The graphic designs are still very early in development. The only graphics that were overtly disruptive were the dice icons. It was very confusing understanding just what exactly the results of our role granted us. This may have something to do with our disagreement about the dice mechanic in general, but a good graphic designer could probably smooth out that mechanic disconnect.
Tabletop United believes that diversity is a source of fun and happiness. Nurturing and celebrating our personal differences can lead to amazing gaming (and life) experiences.Therefore, TTU is putting renewed emphasis on inclusivity and accessibility by adding a section in each of our reviews written after April 2021. You’ll begin to see more reviews with this section as time goes on. The inclusivity and accessibility section will critique those issues and strengths of the subject in the review based upon the unique background of the reviewer. Each reviewer views the world through their own particular lens and has a wide and varied experience from which they will write and review.
In terms of diversity and inclusivity, I was happy to see different ethnic representations in the characters so far. Keeping in mind that the playable roster is mostly alien races, the humans are unlikely to be indicative of the diverse makeup of the area at large. As a trans person though, I’m disappointed to see even alien/android/cyborg characters still rigidly gendered for no apparent story relevent reason. I love sci-fi because I like to see wider cultural influences hinted in the naming of characters, weapons, items etc. In a cosmopolitan hub of misfits, I would have anticipated seeing more fictional alien lore in the depictions and descriptions of the world.
There are many well executed mechanics in Rogue Angels. My group especially liked the hacking and ability cooldown mechanics. The hacking mechanic was something really unique, and while it was confusingly abstract at first blush, the metaphor sunk in upon grasping the concept. The cooldown system was very easy to intuit and offered interesting spins when throwing sustained injuries into the mix. The difficulty levels of the missions were well balanced. I can see how one or two wrong moves could have left a teammate with scars. These close calls led to some pretty epic moments that were memorable.

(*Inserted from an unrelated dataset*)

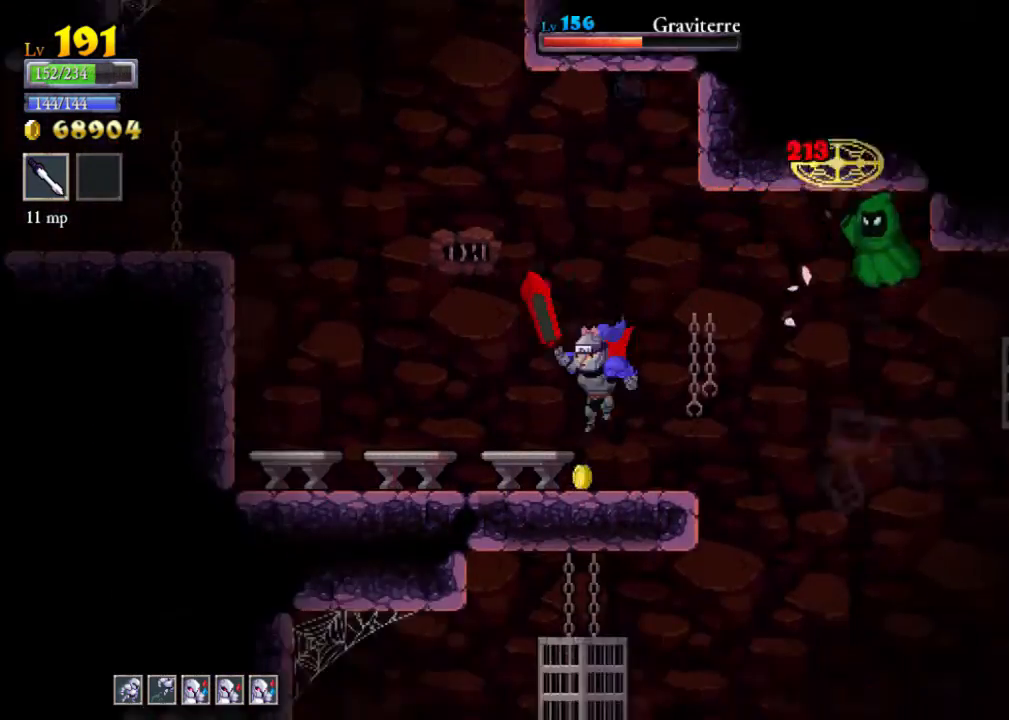
{"buttons": [], "left_stick": "left", "events": [[167, "left_stick", "left"], [200, "A", "down"], [433, "A", "up"]]}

Mechanically speaking, the game is well designed and the integration of all the varied mechanics mesh well together. If you like cooperative combat puzzles, this title is right up your alley. It is structured similarly to Gloomhaven at about the same complexity weight, though just in different ways. If you have video game background knowledge, it should give you a leg up on the learning curve. I appreciate the game introducing mechanics in stages, as not to overwhelm the players. The art is pleasing to look at and I anticipate that the physical components are going to be very impressive on the table. The shelf appeal is definitely there.

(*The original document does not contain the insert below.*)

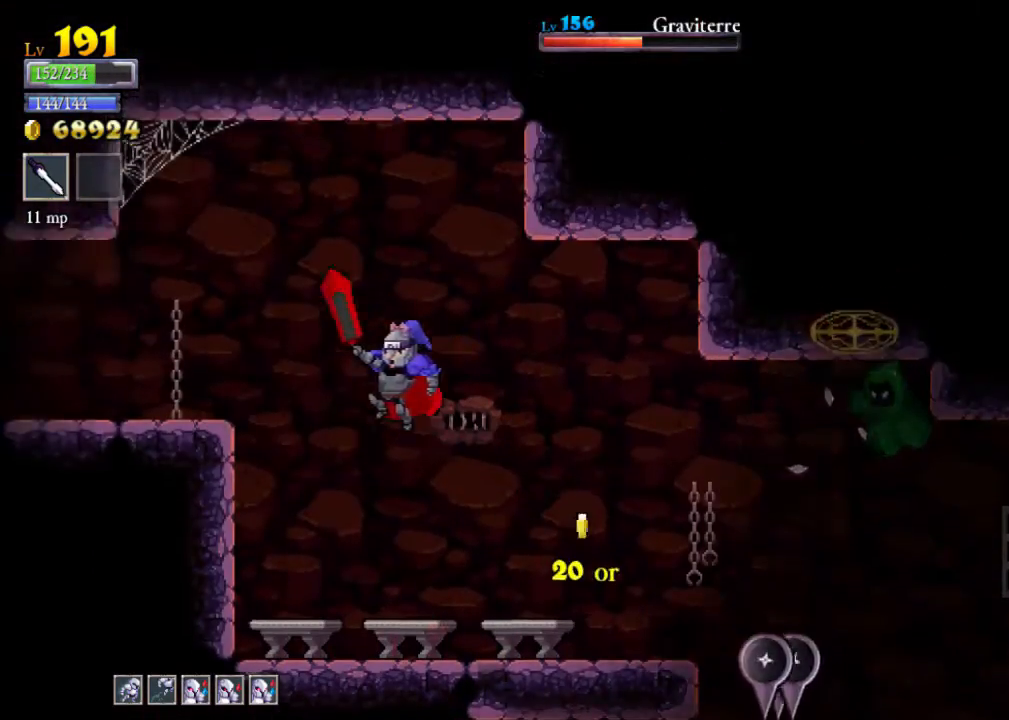
{"buttons": [], "left_stick": "center", "events": [[267, "left_stick", "center"]]}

The game was a fun exercise, but unfortunately the weakest aspect was the story/world. To preface this part of the review, I was told that the dialogue is rough at this stage and would be refined by the author of his book series. With that in mind, I wished there was a story hook in between missions; something to leave you curious and wanting more. From a flavor perspective, my group didn’t find anything spicy to latch onto. We desperately wanted something interesting in either the writing style, plot, or characters that pulled us back for more, but unfortunately the story felt bland and generic. I’m sure there’s a rich universe in there, because whole novels were written in this setting. Hopefully that gets fleshed out significantly in the final stage of development.
Rogue Angels is a solid game made by someone who feels like an experienced designer filling a niche between board gamers and video gamers. I'm interested in seeing how the designer puts the icing on top of an otherwise pleasing cake.